Question on completing proof separability in metric space implies countability

Question

Let $X$ be a metric space. I want to show that: $X$ separable $\Rightarrow X$ second countable.

What I have been able to show thus far:

Let $Y$ be the countable dense subset in $X$.

I have shown for any $x \in X$ and corresponding neighbourhood $N_{x}$ that there exists $y \in Y$ so that $B_{\frac{1}{n}}(y)\subseteq N_{x}$

My question: I do not know whether I am on the right track... I still need to show that some kind of collection $\bigcup_{U \in C}U=N_{x}$ but I am unsure on how to construct it. I do not see how the fact that $B_{\frac{1}{n}}(y)\subseteq N_{x}$ can help.

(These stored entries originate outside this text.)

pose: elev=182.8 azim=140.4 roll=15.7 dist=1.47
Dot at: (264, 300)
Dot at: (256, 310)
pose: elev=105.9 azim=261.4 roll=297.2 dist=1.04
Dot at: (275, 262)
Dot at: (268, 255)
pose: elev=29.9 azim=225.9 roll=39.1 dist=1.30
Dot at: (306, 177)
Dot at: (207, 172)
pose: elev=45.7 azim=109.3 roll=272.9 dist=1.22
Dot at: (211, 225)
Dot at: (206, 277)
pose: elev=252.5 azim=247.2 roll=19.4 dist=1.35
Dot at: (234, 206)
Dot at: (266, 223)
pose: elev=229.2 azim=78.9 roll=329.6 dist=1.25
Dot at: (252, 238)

Any help is greatly appreciated.

Answer 1

Let $\{x_i\}_{i\in\mathbb N}$ a dense subset. Then $$\mathcal B=\{B_r(x_i)\mid r\in\mathbb Q, i\in\mathbb N\},$$ is a countable basis of topology. Indeed, let $O$ an open set. Then, for all $x\in O$ there is $r_x>0$ s.t. $B_{r_x}(x)\subset O$. Let $x_i\in B_{r_x}(x)$. You can easily find $\delta _x\in \mathbb Q$ s.t. $B_{\delta _x}(x_i)\subset B_{r_x}(x)\subset O$ and conclude the proof.